Sadly one of our dogs did sustain a training injury this month and is looking like she won’t rebound in time for the big day. Crumb tore a toenail off in training about three weeks ago. We gave her time off and have been treating her with antibiotics and topical medicine to keep it healthy. It has grown back remarkably well, but we aren’t sure if she would be able to hold up on it for 1,000 miles. This is a tough blow because Crumb is a 1,000-mile veteran and display the rare characteristic only a few of our dogs due, and that is she gets stronger as the race goes on. She frequently looks better and is having more fun at 700 mile than at 200 miles, so if she doesn’t go, she will be sorely missed. But, if she does stay home it will give another dog in the kennel a chance to step up. Someone who has never raced 1,000 miles will have to go in her place and there are several dogs who are looking good, Possibly either Rowdy, Brick or Chubba-bubba will take her place and hopefully make it the whole way.

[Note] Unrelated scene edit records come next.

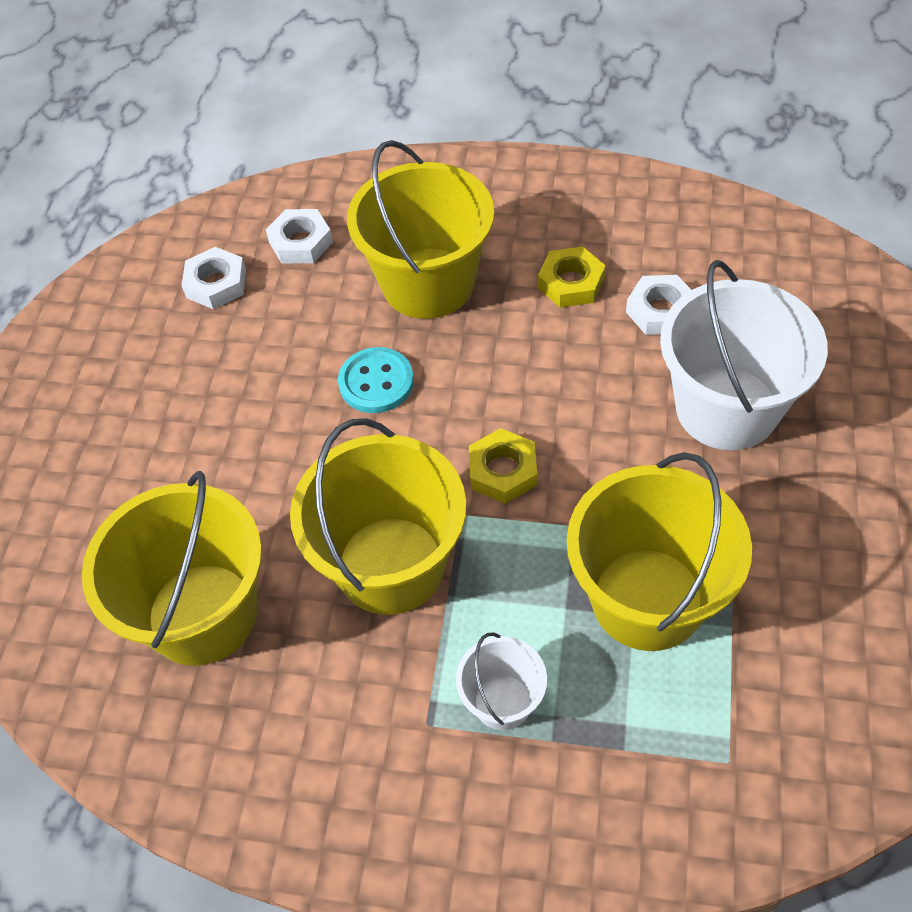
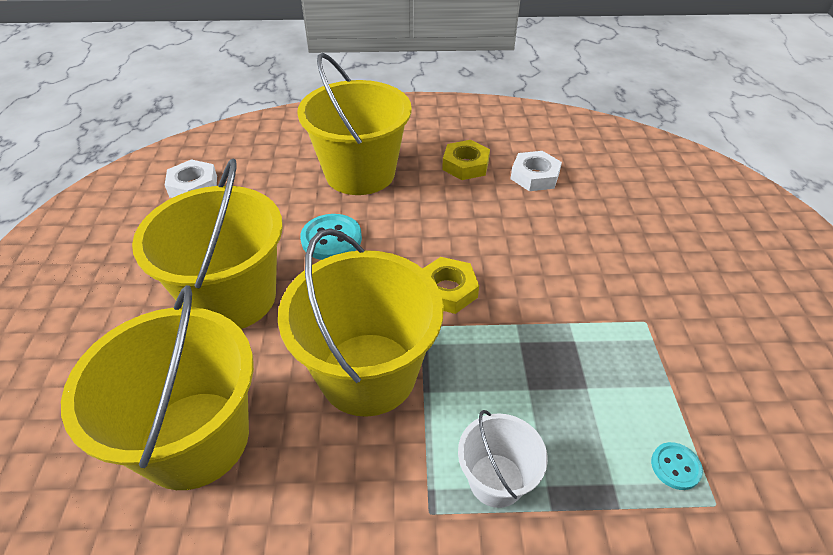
camera: 15 degrees left, 10 degrees down
white nut [266,209,333,263] -> none
yellow bucket [567,452,752,651] -> yellow bucket moved to [132,159,283,329]
white bucket [660,260,828,450] -> none
none -> turquoise button [651,442,703,490]

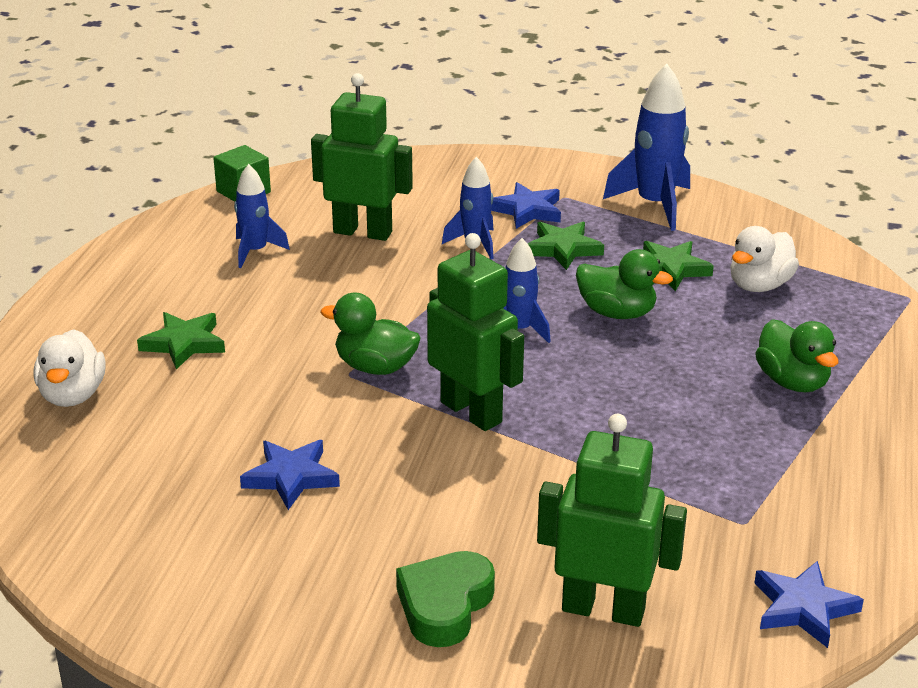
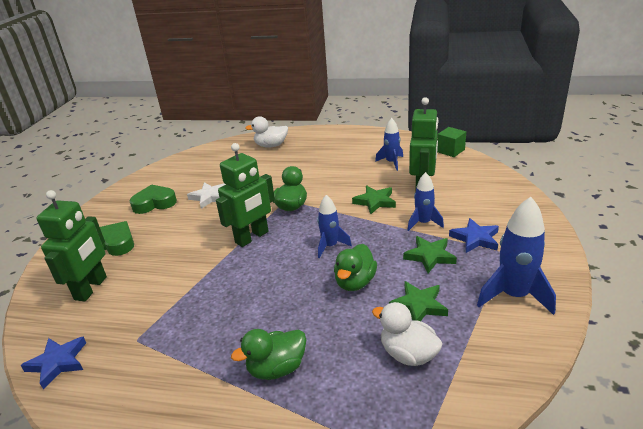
camera: 90 degrees right, 0 degrees up
green star [137,312,225,370] -> green star moved to [352,185,396,214]
blue star [240,440,340,510] -> white star [187,182,226,209]
none -> green heart [129,184,177,214]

More when we can. We’re trying our best, but please remember we don’t have the full entourage of some of the big names. We largely doing this ourselves, with help from friends here and there, so we write when we can, and when our wireless connection is able. We always want to write more than we do, there’s just too few hours in the day at this time of year when working , training, shoveling snow, booking hotels, booking flights, answering mail from children, etc. All for now and hopefully more regular updates next week.
Archive for February, 2012
Where they heck did they go? Sorry folkss, but we were between computers for a while there and then busy getting ready for the iditarod too. Here’s a breif update before I lose internet connectivity (part of the problem this past week with trying top update the blog).
The runs are going good, as eveident from the pic at the top of this post. The dogs are really getting into the groove of being on their feet for 5-6 hours at a time and multiple days in a row. Hopefully they’ll be in tip-top shape for the big race in three weeks. Speaking of which, we have heard form our Iditarider, she’s a youngerster from the Lower 48 and she sounds super excited to ride along with the dogs thorugh downtown Anchorage.
After the T200 we had a bit of bad luck with one of our best dogs. Cyder starting having soreness in his belly and a bit of blood in his urine, so we rushed him into the vet. We found out that he had an hugely inflammed prostate and they worried it was the dreaded C-word, but after a quick surgery (the pic above is him recovering from anesthesia), they determined it was not and he has been on the mend. He got a lot of time off and then came back slowly with small runs to let him get his legs back under him.
We’ve also been busy preparing the housands of pounds of food and gear that will be sent upthe Iditarod trial. Here is Cole packing, packing and more packing, as you can tell from all the stuff in the hallway in the background. We lived on piles of halfpacked dropped bags for days. It was nuttier than usual around here.
Once done, we brought our drops up to Anchorage. Here’s Cole’s drops being divied up to sent out to the proper villages. Hopefully they’ll all make it where they’re suppose to go.
Of course, it wouldn’t be a trip for Iditarod without a whiteout blizzard. Most of you will reember there wasan avalanche last year when we attempted to brgin up food drops, so we didn’t make it on time. This time we got stuck in the bliizzard, but made it….just very slowly. You can imagine how hard it was to see the roqad when this truck wasn’t in front of me. There was zero definition to the road.
All for this week. More when we figure out this new computer better.